SMSFs... what happens after the love has gone?

By Janet Manzanero-Caruana, Senior Technical Manager

There were 49,032 divorces granted in 2017, an increase from 46,604 in 2016, and that’s not counting de facto relationship breakdowns.1 What usually follows separation or divorce is the splitting of the couple’s assets under a family law property settlement.

Superannuation interests can be quite considerable, particularly for members of self-managed super funds (SMSFs). Since 28 December 2002, superannuation has been considered in family law property settlements under the Family Law Act 1975 (FLA). These settlements are called payment splits. Payment splitting rules apply to the property settlements of former married couples from 28 December 2002 onwards. The rules have applied to de facto couples, including same sex couples, in all states except South Australia and Western Australia since 1 March 2009. South Australia adopted payment splitting rules from 1 July 2010, however, the rules do not yet apply in Western Australia.

Retail super funds have established processes for dealing with payment splits, but SMSF members, who are also trustees of their SMSFs, may be ill-prepared for dealing with a payment split. An SMSF trustee’s obligations under the payment splitting rules are the same as the obligations of a retail fund trustee. Obtaining expert professional advice is therefore essential to guide SMSF trustees through a payment split at what can be an emotional time.

SMSF payment splitting

Trustees should first check the SMSF trust deed for any provisions regarding payment splits. These provisions will apply if they don’t conflict with the FLA and superannuation law. If a trust deed is silent or contradictory in relation to payment splits, then the FLA prescribes that the relevant provisions are deemed to be included in the trust deed.

The steps for payment splitting are:

  1. Obtain information about the member’s super
  2. Decide the splitting method
  3. Determine the payment split amount and payment method
  4. Serve agreement or an order on the trustee
  5. The trustee notifies the parties and receives payment instructions
  6. The trustee implements the payment split

Property investment by an SMSF may raise capital gains tax and cash flow issues that can significantly impact SMSF member interests.

Obtaining information about a member’s SMSF

In a family law property settlement, the net asset pool of the separating parties must be clearly defined and known by both parties. Before a court orders superannuation to be split, it must determine the value of each member’s superannuation interest.

Either or both members can submit a superannuation information request form to the SMSF trustee together with a declaration (Form 6 Declaration2) that the information relates to a family law property settlement. If these requirements are met, SMSF trustees must comply with the request. Although SMSF members can obtain the information informally, spouses or partners who are non-members must make formal requests. The FLA specifically prohibits a fund trustee from advising a member that a non-member spouse or partner has made a request for information. However, given that members are also trustees in an SMSF, this can be difficult to achieve. This measure was introduced to protect members or non-member spouses from domestic violence by not revealing their address. To achieve this protection, a non-member spouse who makes a request for information from an SMSF should use email rather than the postal service.

### SET OF TASKS
(a) According to the article on SMSFs and divorce, since what date have the payment splitting rules applied to de facto couples in most states?
(b) Pick up the article on splitting SMSFs after divorce right after its final sentence and carry it forward.

### EXTRACTED MATERIAL
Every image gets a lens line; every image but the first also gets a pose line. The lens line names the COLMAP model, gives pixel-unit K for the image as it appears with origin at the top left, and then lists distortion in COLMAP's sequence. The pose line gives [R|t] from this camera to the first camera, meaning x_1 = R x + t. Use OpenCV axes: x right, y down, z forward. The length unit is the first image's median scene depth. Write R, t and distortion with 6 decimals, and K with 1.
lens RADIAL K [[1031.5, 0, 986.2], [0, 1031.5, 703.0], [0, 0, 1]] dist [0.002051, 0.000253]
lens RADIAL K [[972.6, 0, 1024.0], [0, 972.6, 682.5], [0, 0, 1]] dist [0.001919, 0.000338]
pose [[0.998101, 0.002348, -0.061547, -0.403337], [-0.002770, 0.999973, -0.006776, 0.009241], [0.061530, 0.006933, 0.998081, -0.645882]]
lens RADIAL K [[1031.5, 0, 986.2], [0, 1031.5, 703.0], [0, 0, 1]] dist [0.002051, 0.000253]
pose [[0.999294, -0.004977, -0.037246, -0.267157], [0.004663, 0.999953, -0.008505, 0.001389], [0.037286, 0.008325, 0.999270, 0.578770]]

==

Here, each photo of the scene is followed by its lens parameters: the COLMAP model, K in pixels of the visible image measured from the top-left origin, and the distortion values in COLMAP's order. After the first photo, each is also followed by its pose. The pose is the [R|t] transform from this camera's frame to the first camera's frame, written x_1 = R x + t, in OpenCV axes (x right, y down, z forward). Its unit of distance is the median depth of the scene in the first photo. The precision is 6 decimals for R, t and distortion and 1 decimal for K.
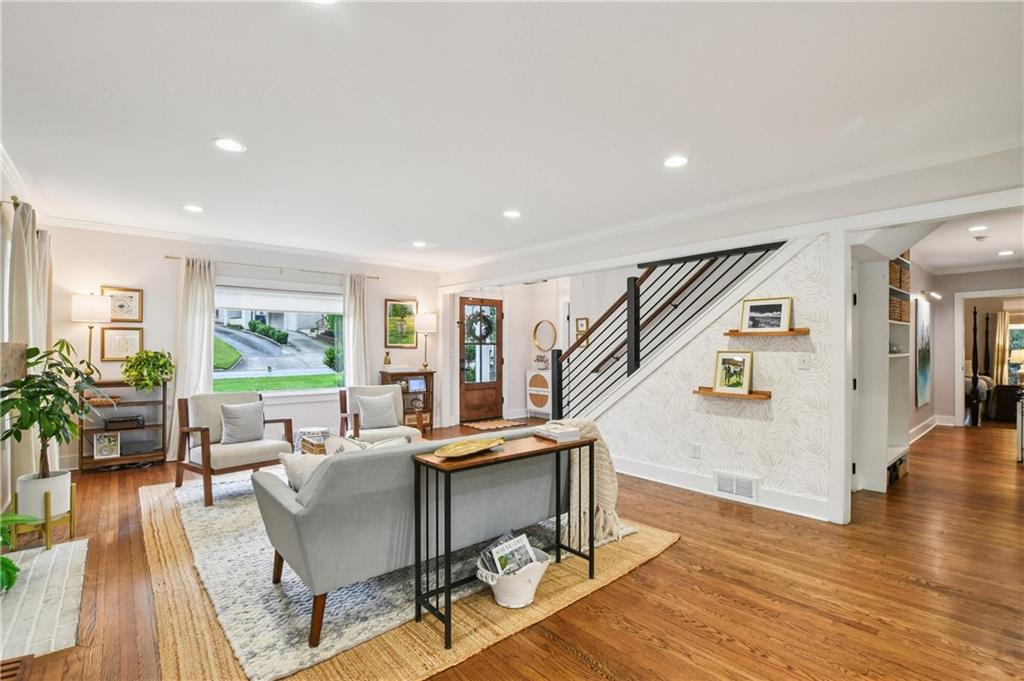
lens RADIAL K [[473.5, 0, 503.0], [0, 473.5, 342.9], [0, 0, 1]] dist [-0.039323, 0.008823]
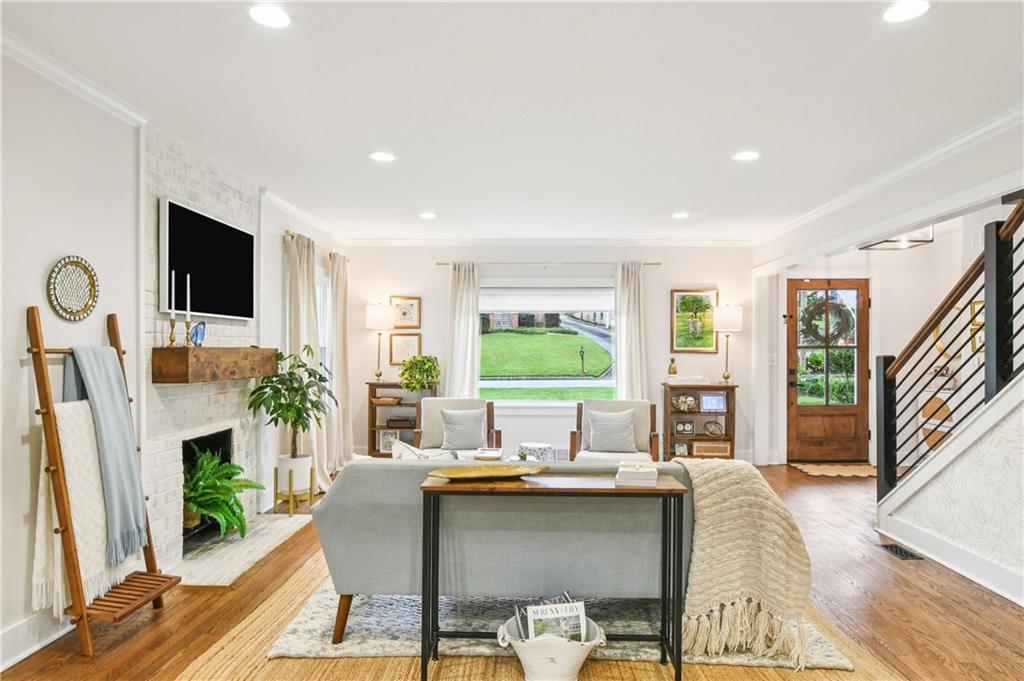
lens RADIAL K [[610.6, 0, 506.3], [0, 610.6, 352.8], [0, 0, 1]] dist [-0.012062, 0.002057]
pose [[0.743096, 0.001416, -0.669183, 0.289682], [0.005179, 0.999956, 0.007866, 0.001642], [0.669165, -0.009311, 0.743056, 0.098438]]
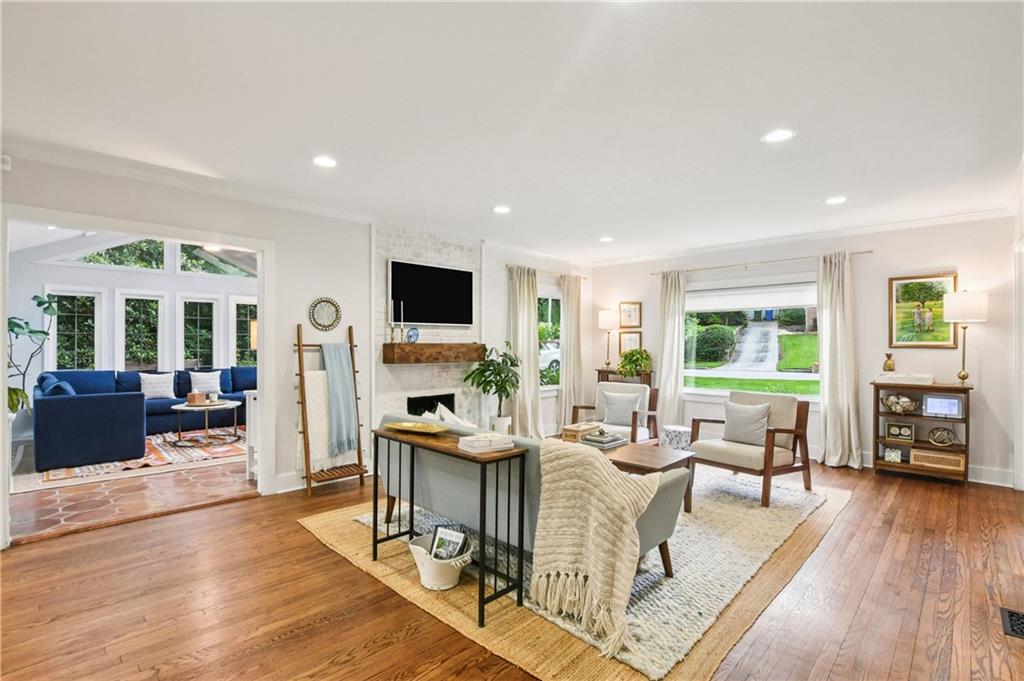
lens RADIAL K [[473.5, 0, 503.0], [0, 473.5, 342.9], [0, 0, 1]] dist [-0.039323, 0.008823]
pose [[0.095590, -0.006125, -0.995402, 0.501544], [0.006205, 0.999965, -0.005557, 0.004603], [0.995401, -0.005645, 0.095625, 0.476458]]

==

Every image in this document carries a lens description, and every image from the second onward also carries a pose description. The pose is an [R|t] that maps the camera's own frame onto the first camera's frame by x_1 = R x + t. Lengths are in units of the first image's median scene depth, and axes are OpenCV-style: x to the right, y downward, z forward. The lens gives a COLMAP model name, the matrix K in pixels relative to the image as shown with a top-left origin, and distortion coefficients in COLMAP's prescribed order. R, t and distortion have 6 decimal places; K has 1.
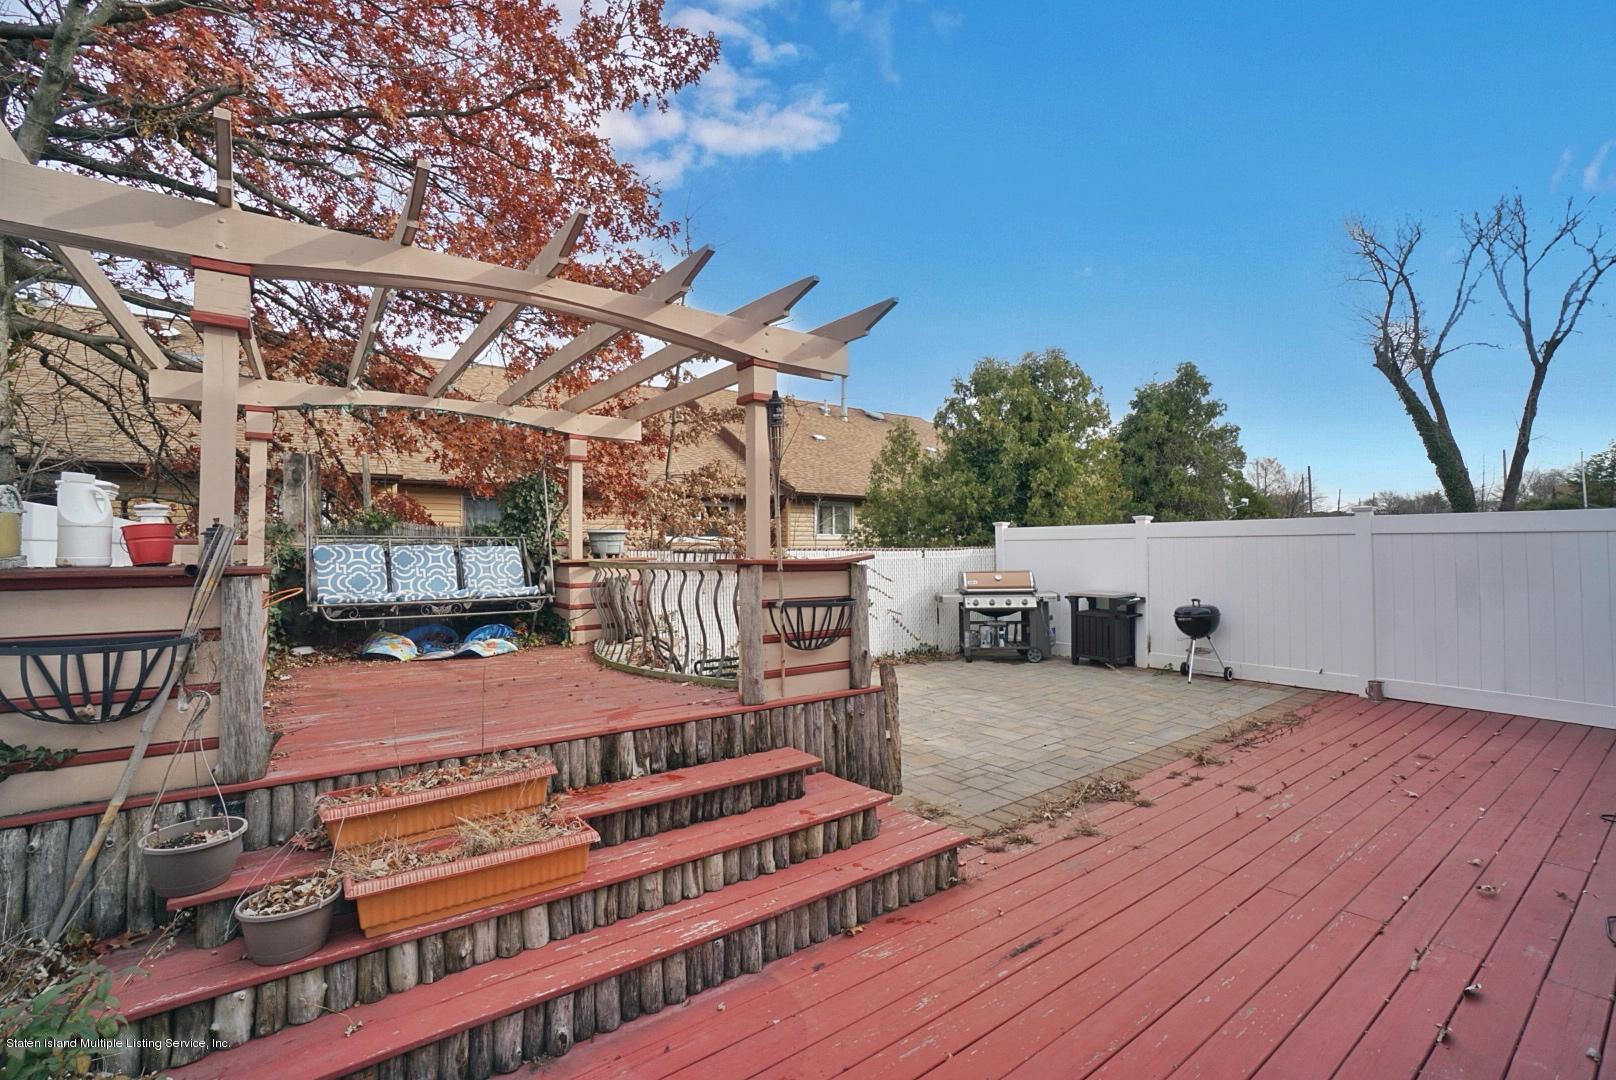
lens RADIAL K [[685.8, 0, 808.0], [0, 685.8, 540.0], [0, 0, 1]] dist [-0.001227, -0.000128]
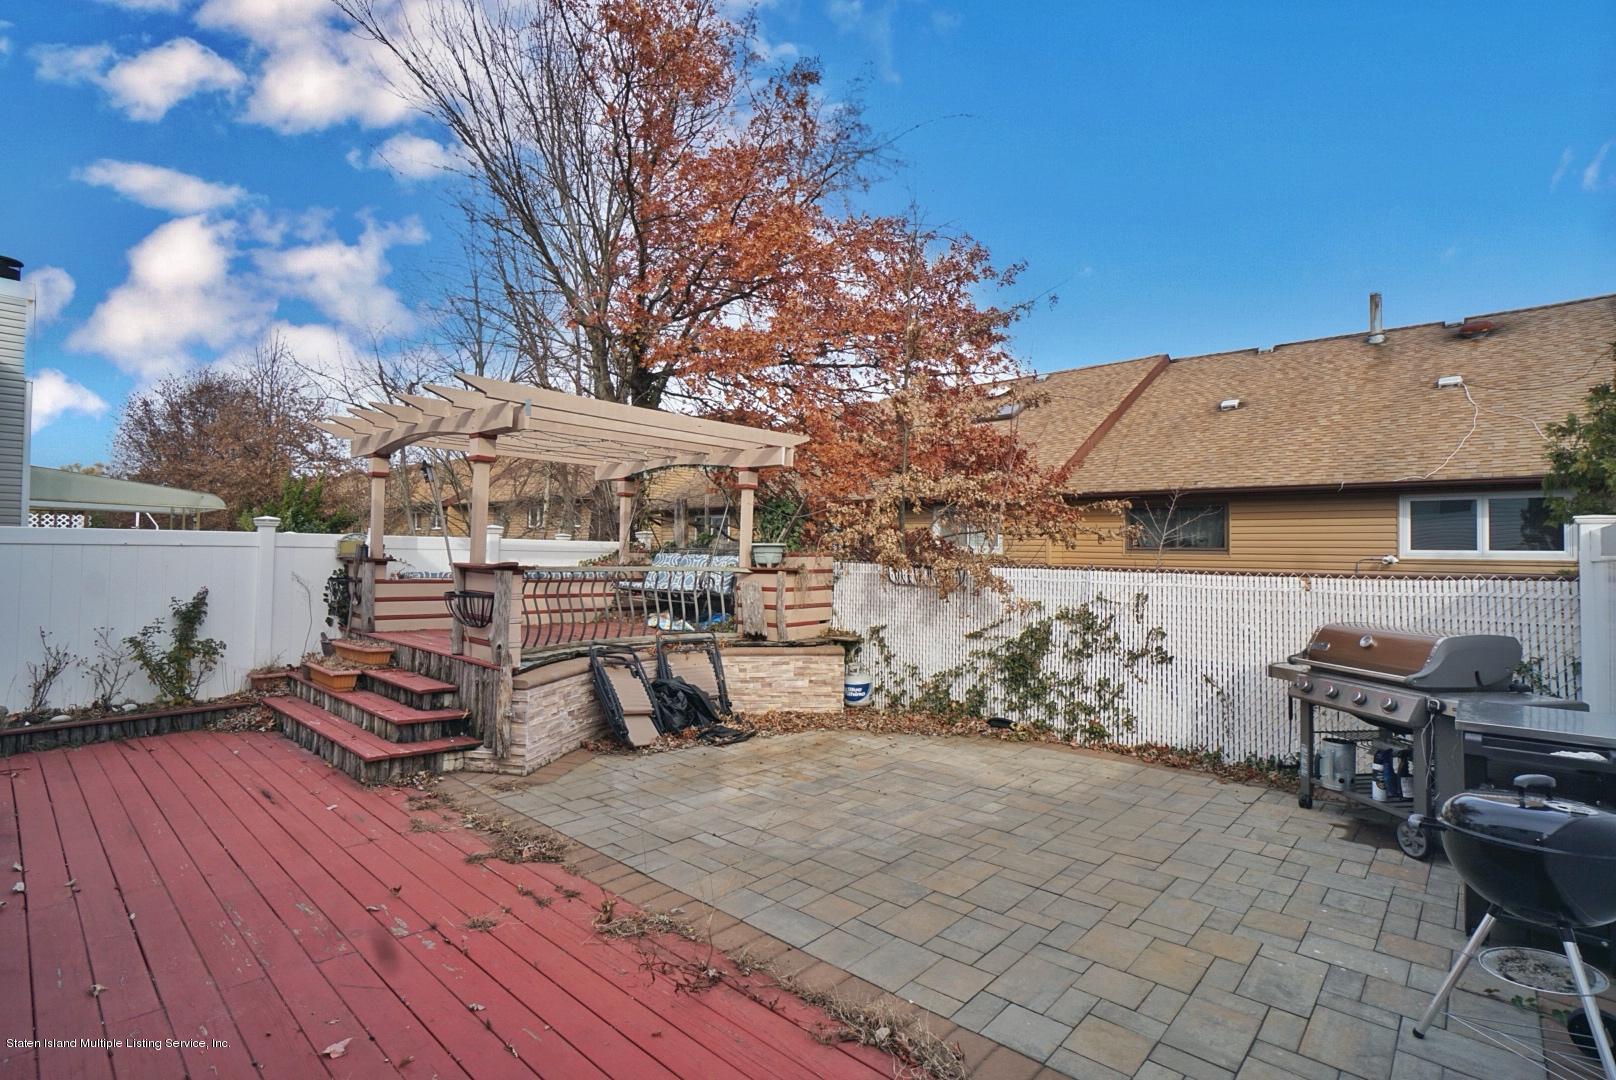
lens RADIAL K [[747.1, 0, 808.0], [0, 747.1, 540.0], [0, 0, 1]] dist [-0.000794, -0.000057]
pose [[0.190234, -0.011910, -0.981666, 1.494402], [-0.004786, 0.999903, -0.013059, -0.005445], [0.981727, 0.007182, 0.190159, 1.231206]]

### EXPECTED OUTPUTS
(a) Since 1 March 2009.

(b)
What information must be disclosed in relation to a family law settlement?

SMSF trustees must provide the following information about the member’s super interest:

  • Whether the interest is in accumulation or pension phase.
  • Whether the interest is unsplittable, which is defined as interests of less than $5,000, or less than $2,000 per year is paid from a non-commutable lifetime or fixed term annuity or pension.
  • Tax and preservation components.
  • Any existing payment split or flag that the interest may be subject to.
  • Any binding nomination in favour of a person other than the party requesting the information.
  • A copy of the trust deed.
  • The expected costs to the SMSF for implementing the split.
  • The date the member joined the fund and their eligible service date.

How is a splittable interest valued?

If both parties are members, and therefore trustees, of the SMSF, it’s easy to assume that information about their superannuation is readily available. However, unlike retail super funds many SMSFs don’t have systems that provide daily values for member accounts. To value the superannuation interests of members an accountant usually needs to be engaged.

An accountant will often value a splittable interest based on the following:

  • The current market values of the SMSF assets supporting the interest.
  • Which SMSF assets will be sold or transferred in specie to enable the payment split.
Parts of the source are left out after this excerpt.